I’m suddenly so filled with compassion for the both of us, the children we used to be, the people we are now. I think I’m not big enough to hold it all inside of me, to carry it even one step more. I feel grief for the ones we aren’t anymore, grief that I couldn’t love you in the way you wanted me to; that you wouldn’t let me love you in the way I could. I look at you and remember, long ago, you telling me that “love” is such a troublesome word in English: a catch-all, throw-away word that debases the thing it tries to exalt. And I think, You were so right.
About the problem with love, that is.
~
There’s one moment I’ll keep near me, long after this night is over. It happens as the three of us wander through Bryggen, right before my husband leaves us to our walk. You talk to each other, each of you walking a little in front of me. The sun is still so high despite the late hour; people are moving past the two of you as they walk through the alley, reminding me of water parting for the bow of a ship. I observe this and as I do, I suddenly understand how improbable all this is—from you and I meeting as teenagers in Indiana to this reunion in Norway decades later. Thirty-five hundred miles, most of it ocean, separates my home from yours, another thousand from my street in New York to the street we lived on together. Inside I feel every inch of that distance, every minute of every intervening year, that it took for me to arrive at this moment, now. Like watching the tide recede around three separate islands, revealing an intricate network of shipwrecks and detritus on the ocean floor that links them together. But the islands themselves are us: my husband, you, and me. Every single thing that had to happen in precisely the right order at the exact time—from the nearly unfathomable odds against the three of us being born, when and where we were, and into each of our families. You and I, born into different cultures on different continents, meeting because you wanted to come to America and were randomly assigned to the family two doors down. The randomness of my family being there—we had lived there less than a year. The fact that we became friends at all—how much I disliked you at first, how weird and disturbing I found you—is its own minor miracle.
For our friendship to have lasted after you returned here—without internet, without video, without anything but what that first year had provided—this moment we are experiencing now, all three of us, is only possible because of this delicate chain of events, perfectly executed from the beginning of time until the moment right before the one we are living in. How all moments, every moment, has had just as much intricacy in its formation as this one.

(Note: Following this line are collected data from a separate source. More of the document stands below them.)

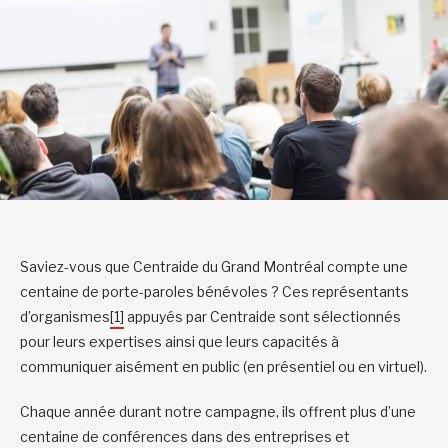
Saviez-vous que Centraide du Grand Montréal compte une
centaine de porte-paroles bénévoles ? Ces représentants
d’organismes
[1]
appuyés par Centraide sont sélectionnés
pour leurs expertises ainsi que leurs capacités à
communiquer aisément en public (en présentiel ou en virtuel).
Chaque année durant notre campagne, ils offrent plus d’une
centaine de conférences dans des entreprises et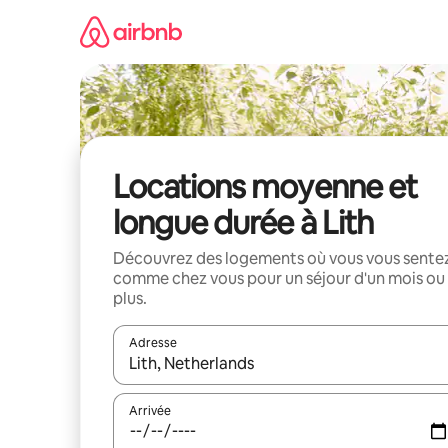
Aller
directement
au
contenu
Locations moyenne et
longue durée à Lith
Découvrez des logements où vous vous sente
comme chez vous pour un séjour d'un mois ou
plus.
Adresse
Lorsque les résultats s'affichent, utilisez les flèc
Arrivée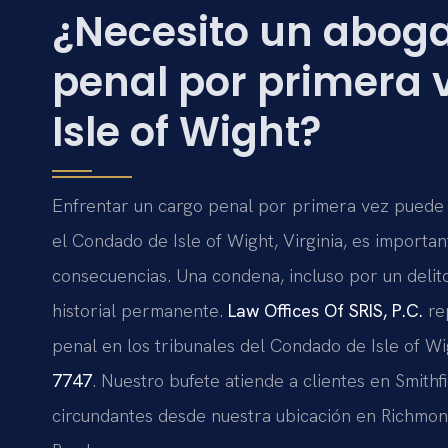
¿Necesito un abog
penal por primera 
Isle of Wight?
Enfrentar un cargo penal por primera vez puede 
el Condado de Isle of Wight, Virginia, es importa
consecuencias. Una condena, incluso por un delit
historial permanente.
Law Offices Of SRIS, P.C.
re
penal en los tribunales del Condado de Isle of Wig
7747
. Nuestro bufete atiende a clientes en Smithf
circundantes desde nuestra ubicación en Richmond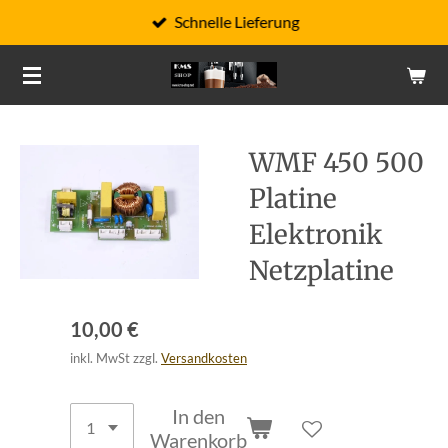
Schnelle Lieferung
Zum
Hauptinhalt
springen
WMF 450 500
Platine
Elektronik
Netzplatine
10,00 €
inkl. MwSt zzgl.
Versandkosten
In den
Warenkorb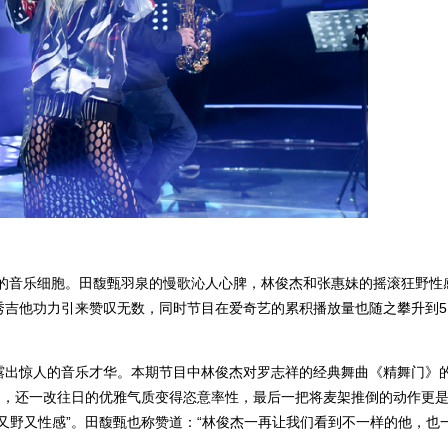
们的音乐细胞。田馥甄羽泉的慢歌沁人心脾，林俊杰和张惠妹的摇滚狂野性
吉他功力引来赞叹无数，同时节目在爱奇艺的累积播放量也随之攀升到5.
露出惊人的音乐才华。本期节目中林俊杰对罗志祥的经典舞曲《精舞门》
力，还一改往日的优雅气质变得恣意率性，最后一把将麦架推倒的动作更
“又野又性感”。田馥甄也称赞道：“林俊杰一再让我们看到不一样的他，也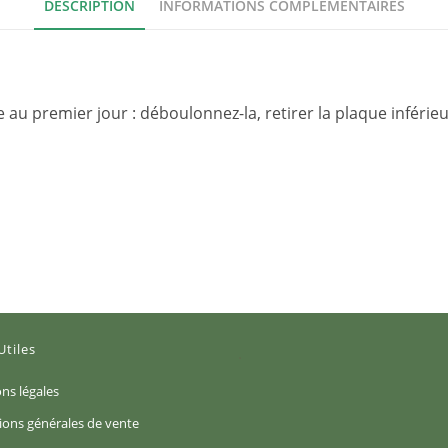
DESCRIPTION
INFORMATIONS COMPLÉMENTAIRES
u premier jour : déboulonnez-la, retirer la plaque inférieu
Utiles
S’ouvre
ns légales
dans
S’ouvre
ions générales de vente
un
dans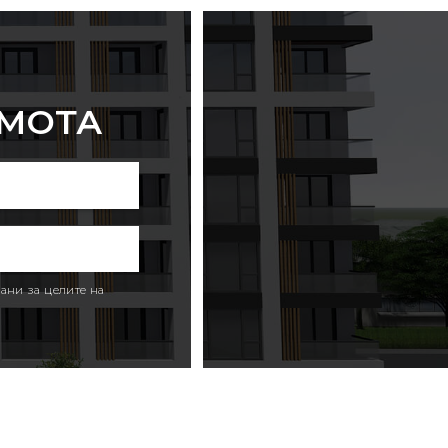
ИМОТА
ани за целите на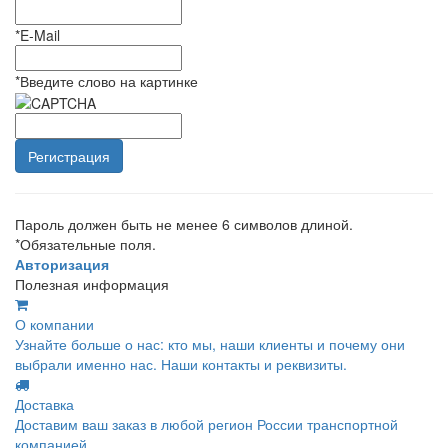
*
E-Mail
*
Введите слово на картинке
Пароль должен быть не менее 6 символов длиной.
*
Обязательные поля.
Авторизация
Полезная информация
О компании
Узнайте больше о нас: кто мы, наши клиенты и почему они
выбрали именно нас. Наши контакты и реквизиты.
Доставка
Доставим ваш заказ в любой регион России транспортной
компанией.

Understanding the magnitude of this—the beauty—almost staggers me. I look at the two of you—you two men with your identical names—the one of you who loved me at fifteen, and by loving me shaped me into the person the other would come to know and love decades later, interacting with each other and laughing together and then suddenly you’re both looking at me. I realize I’ve stopped walking. “Are you okay?” one of you asks, and I can’t tell which. It might even be me that asks, because I understand there really is no difference. I have this strange sensation, like the edges of my life are folding together, the beginning and the end about to crash in on each other. I wonder, if the two of you touch, will you cancel each other out, like matter colliding with antimatter? Will there be a bright flash of light and two man-shaped holes in the universe?
As I’m thinking this, I realize that I really am going to die—that this moment is temporary and I’m temporary within it. The two of you will live, for a short while longer, before you’re both gone too—and though you’ll never see one another again, will never speak or think of each other, you’ll be linked through me. Even my absence will be a presence that binds you. This complete interconnectivity is a revelation: I sense it everywhere, coming from you, my husband, the people walking past us, from me. It’s like electricity, like gravity, like the force that binds atoms together, but it is living: I am humming with it.